[Written exercise]:
In the commentary on the 2005 Budget below, what increase in the superannuation guarantee contribution does the writer say should have been phased in?

[Passage given]:

Idealist (2-Jun-2005): Treasurer avoids the tough decisions
The political fanfare and media frenzy which beset the 2005 Budget announcement, heralding tax cuts on many fronts, unfortunately overlooked blatant omissions from a fiscal package which, we are led to believe, is meant to set the nation for an even stronger future.
While the Budget itself continues to be in surplus, the prominent occasion that is the annual Budget announcement was deficient in the Government’s failure to recognise that the 9 per cent superannuation guarantee contribution (SGC) is mathematically inadequate to fund an average retirement for an average wage earner.
Missed opportunity
Where was the visionary planning that would take the majority of Australian workers to a realistic level of retirement savings? Where was the commitment to reform the minefield of superannuation complexity? Where was the encouragement of Australians to better manage household debt? Where was the leadership saying that the tax cuts provide an opportunity for people to reduce debt and make higher overall savings for their future?
Indeed, if ever there was a time in the last 40 years for a government to take the political risk-free lead in setting retirement on a stable and more predictable setting, it was the 2005 Budget.
Just seven months into a three year parliamentary term and a looming Senate majority largesse, this was the time to take the nation to the next stage of retirement savings. It was the time to have gently led the business community and workers down the path of a 1 per cent per year increase in the SGC over a six year period.
After more than 20 years of legislative tinkering at the edges with superannuation, this was the time when politicians, of either political persuasion, should have been able to truly say: “This completes our changes to superannuation,” as did former Labor Treasurer John Dawkins’ in his 1994 Budget speech.
Politically, the opposition could hardly have opposed such an announcement for it was the previous Labor Government which legislated a 3 per cent employee contribution to superannuation (rescinded by the current Government in favour of superannuation choice legislation).
Compulsion
The point is that Australians, as a whole, have failed to voluntarily contribute sufficient funds towards their retirement. The Hawke and Keating governments recognised this and withdrew the tax incentives on personal contributions and implemented instead the SGC which saw the then ‘award’ compulsory 3 per cent increase to the current 9 per cent over an extended period, accompanied by the now defunct 3 per cent employee contribution legislation. The 3 per cent plus the 9 per cent SGC would have seen retirement savings at a minimum 12 per cent of salary.

[Recorded data]:

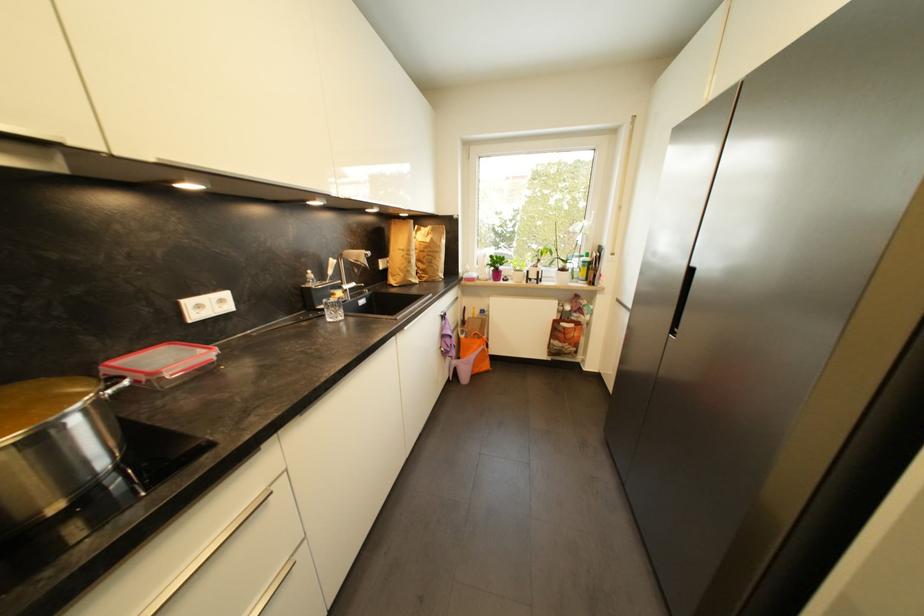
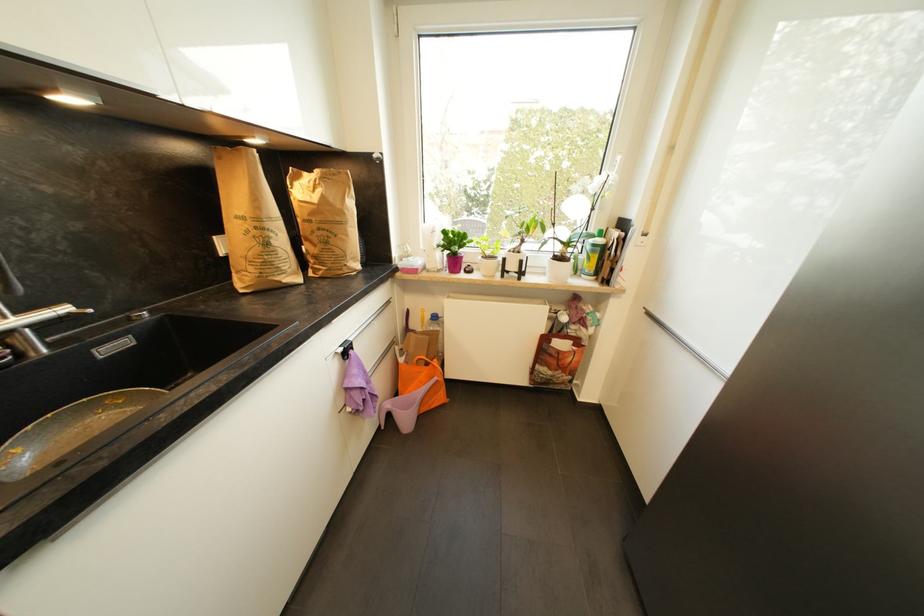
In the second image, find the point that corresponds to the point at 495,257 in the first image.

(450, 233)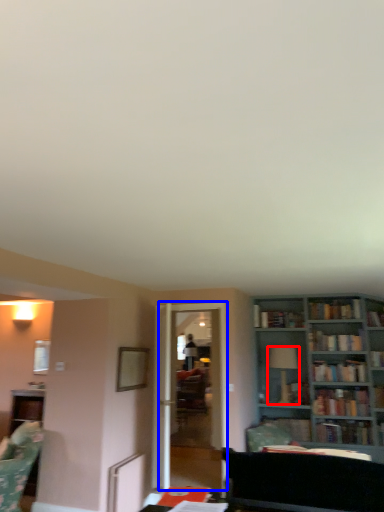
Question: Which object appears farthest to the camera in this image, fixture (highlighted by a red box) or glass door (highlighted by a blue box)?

[Correct answer]:
An increase of 1 percent per year over a six-year period.